Saio desses devaneios por causa de um choro mal contido que ouço ao meu lado. “Não, ela deve estar resfriada”. Quem carrega consigo o fardo das lágrimas sabe distinguir um choro de uma gripe. Chorava a pobre moça ao meu lado. De início, tomado por meu recato, pelo medo de oferecer ajuda e parecer indiscreto, silencio. Ao mesmo tempo, sinto-me obrigado a ajudá-la de alguma forma. Pensava que o mundo seria melhor se o fato de duas pessoas não se conhecerem não fosse impedimento para que uma ajudasse a outra. Queria acalentá-la, contar uma piada. Queria ver seus dentes se abrirem num sorriso. Sentia que ela queria ajuda. Mesmo que não admitisse, mesmo que a falta de confiança do ser humano no próprio ser humano não permitisse que ela se abrisse para um desconhecido como eu, ela queria um ombro para chorar. Ou melhor, queria não chorar.
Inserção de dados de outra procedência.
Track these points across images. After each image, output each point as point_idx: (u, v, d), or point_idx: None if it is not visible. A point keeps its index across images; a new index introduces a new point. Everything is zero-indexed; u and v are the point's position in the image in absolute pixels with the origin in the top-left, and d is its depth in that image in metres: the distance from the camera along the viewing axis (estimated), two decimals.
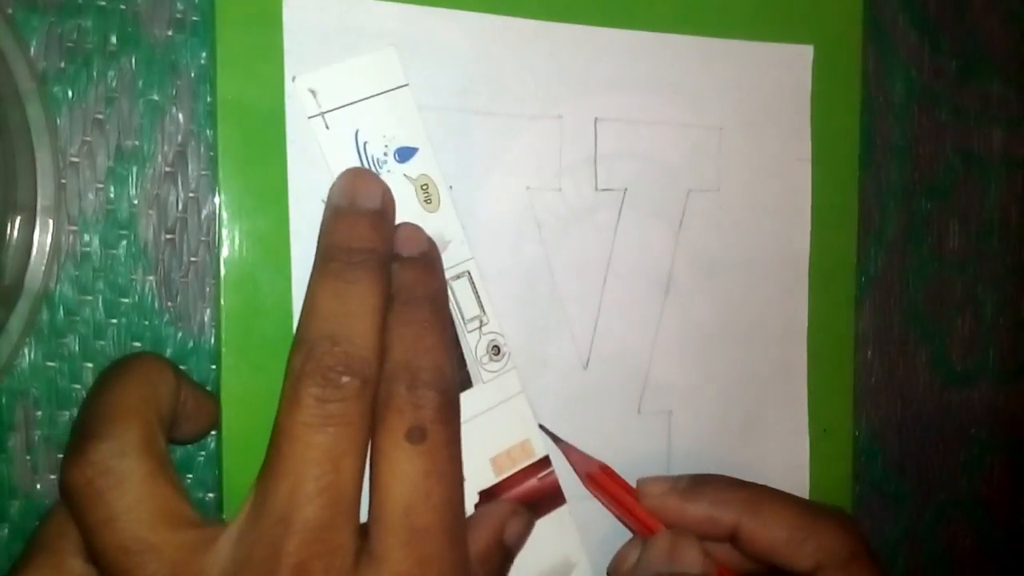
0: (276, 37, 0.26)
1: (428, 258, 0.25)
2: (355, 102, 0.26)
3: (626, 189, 0.30)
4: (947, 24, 0.37)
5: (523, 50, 0.29)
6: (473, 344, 0.28)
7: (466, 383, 0.27)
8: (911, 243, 0.37)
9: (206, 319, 0.27)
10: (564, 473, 0.29)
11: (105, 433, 0.21)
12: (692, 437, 0.31)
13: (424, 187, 0.27)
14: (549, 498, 0.28)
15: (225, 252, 0.25)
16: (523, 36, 0.29)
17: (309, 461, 0.21)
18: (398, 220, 0.26)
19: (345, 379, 0.21)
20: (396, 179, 0.27)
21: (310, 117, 0.26)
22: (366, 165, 0.26)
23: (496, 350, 0.28)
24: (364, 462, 0.22)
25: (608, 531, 0.30)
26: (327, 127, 0.26)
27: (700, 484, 0.27)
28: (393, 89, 0.27)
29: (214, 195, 0.26)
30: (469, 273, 0.28)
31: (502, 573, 0.27)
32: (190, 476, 0.27)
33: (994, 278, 0.39)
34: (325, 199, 0.25)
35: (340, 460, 0.21)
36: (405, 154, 0.27)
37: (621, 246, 0.30)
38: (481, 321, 0.28)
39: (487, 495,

Procuro em meu bolso roto da viagem um lenço que pensei ter esquecido dias atrás. Encontro-o amarrotado. Limpo, mas amarrotado. Delicado e indeciso, ofereço o lenço para a moça. Óbvio que ela não aceita. Sabe-se lá aonde eu teria colocado o lenço ou a mão. Recusa minha ajuda como quem recusa carona no meio da noite. Por medo, por nojo, ou simplesmente por educação. Pensei comigo: o que mais falta à chorona do meu lado é a única coisa que queria dar-lhe, bem como a proposta de nosso blogue. Comtato.

2 comentários:

Nathalya Buracoff disse...

Ai, que lindo.
De escorrer lagriminha....snif.

Rogério de Moraes disse...

Encaixe perfeito este texto e seu final. Uma observação saborosa do cotidiano, da casualidade e das relações humanas dos disas de hoje: tão desconfiadas, tão urbanizadas e com uma frieza que poucos se esmeram em aquecer, mesmo em vão. Gostei muito e adorei a frase: "Cabeça vazia é oficina do diabo, mas como o diabo é o pai do rock, minha mente viaja entre sistemas solares e discos de vinil."